▸ **ASSIGNED TASK**: Put the stretch from the start of the rows through the line containing "y métricas sobre nuestros usuarios y su" into a Markdown table with two columns, n for the row number and Line for the line itself. Leave out any blank lines.

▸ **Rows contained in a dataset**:
-=-=-=-=-

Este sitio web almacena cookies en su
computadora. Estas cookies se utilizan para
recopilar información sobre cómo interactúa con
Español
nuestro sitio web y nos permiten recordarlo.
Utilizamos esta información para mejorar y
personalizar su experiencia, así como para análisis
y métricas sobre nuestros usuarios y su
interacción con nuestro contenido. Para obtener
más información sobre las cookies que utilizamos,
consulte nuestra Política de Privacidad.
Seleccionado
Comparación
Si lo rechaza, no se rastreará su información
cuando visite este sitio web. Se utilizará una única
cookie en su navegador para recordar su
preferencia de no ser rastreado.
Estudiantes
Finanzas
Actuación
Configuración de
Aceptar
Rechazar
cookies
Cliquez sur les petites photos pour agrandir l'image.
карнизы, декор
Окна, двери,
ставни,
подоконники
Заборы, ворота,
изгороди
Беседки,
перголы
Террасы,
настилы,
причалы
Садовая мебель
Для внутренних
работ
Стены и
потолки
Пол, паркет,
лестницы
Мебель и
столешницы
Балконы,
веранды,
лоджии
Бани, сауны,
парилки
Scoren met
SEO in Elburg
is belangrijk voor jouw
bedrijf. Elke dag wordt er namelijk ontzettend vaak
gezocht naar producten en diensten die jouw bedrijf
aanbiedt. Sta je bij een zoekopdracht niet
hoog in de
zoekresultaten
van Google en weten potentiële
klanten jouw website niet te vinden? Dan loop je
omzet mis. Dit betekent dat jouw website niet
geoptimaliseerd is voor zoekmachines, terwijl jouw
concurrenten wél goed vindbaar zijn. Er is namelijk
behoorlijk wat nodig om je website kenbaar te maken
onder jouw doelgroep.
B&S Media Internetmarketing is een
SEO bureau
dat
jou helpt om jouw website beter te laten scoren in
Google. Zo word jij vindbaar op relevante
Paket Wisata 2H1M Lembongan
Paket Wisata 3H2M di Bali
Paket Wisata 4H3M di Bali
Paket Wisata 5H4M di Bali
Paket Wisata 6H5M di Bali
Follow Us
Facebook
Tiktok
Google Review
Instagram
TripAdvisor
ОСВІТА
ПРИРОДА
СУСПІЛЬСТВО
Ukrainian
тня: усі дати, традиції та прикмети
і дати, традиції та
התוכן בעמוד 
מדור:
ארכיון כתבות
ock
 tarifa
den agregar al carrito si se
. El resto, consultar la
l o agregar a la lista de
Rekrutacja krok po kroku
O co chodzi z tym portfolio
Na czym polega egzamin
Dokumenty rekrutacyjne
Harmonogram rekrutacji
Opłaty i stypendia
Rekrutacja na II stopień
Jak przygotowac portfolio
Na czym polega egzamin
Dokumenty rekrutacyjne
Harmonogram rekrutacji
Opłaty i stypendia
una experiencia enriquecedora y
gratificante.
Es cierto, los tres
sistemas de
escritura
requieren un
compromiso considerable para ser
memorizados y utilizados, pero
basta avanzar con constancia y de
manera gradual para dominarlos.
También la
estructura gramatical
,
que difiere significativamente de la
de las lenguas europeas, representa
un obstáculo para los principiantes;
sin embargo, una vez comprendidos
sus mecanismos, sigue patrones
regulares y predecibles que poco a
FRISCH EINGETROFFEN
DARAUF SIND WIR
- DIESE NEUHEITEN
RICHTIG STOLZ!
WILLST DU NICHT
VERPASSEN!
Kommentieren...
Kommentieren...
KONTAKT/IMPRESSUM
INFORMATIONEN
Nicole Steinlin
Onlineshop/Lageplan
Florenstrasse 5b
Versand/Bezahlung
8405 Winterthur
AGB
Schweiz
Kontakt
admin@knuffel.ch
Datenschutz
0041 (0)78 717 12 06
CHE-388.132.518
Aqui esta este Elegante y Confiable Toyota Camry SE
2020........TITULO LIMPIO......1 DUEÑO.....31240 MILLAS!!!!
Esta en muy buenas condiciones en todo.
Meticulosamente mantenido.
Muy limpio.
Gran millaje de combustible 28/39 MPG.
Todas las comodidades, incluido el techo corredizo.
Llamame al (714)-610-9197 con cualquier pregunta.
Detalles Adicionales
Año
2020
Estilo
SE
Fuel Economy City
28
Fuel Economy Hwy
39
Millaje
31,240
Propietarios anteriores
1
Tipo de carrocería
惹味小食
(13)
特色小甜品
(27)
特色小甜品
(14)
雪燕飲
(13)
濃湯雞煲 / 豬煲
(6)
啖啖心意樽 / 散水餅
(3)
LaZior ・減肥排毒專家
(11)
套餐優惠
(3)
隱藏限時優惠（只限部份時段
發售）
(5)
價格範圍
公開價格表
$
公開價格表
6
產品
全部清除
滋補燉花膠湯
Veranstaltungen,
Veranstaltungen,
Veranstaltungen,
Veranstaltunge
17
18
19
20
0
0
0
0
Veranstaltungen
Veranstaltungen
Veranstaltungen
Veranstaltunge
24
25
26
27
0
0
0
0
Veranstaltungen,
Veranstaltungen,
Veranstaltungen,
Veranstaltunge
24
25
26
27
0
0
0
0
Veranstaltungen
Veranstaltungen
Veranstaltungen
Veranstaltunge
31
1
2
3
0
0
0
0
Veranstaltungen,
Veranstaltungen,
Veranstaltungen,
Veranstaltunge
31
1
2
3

-=-=-=-=-

▸ **RESPONSE BELOW**:
| n | Line |
|---|---|
| 1 | Este sitio web almacena cookies en su |
| 2 | computadora. Estas cookies se utilizan para |
| 3 | recopilar información sobre cómo interactúa con |
| 4 | Español |
| 5 | nuestro sitio web y nos permiten recordarlo. |
| 6 | Utilizamos esta información para mejorar y |
| 7 | personalizar su experiencia, así como para análisis |
| 8 | y métricas sobre nuestros usuarios y su |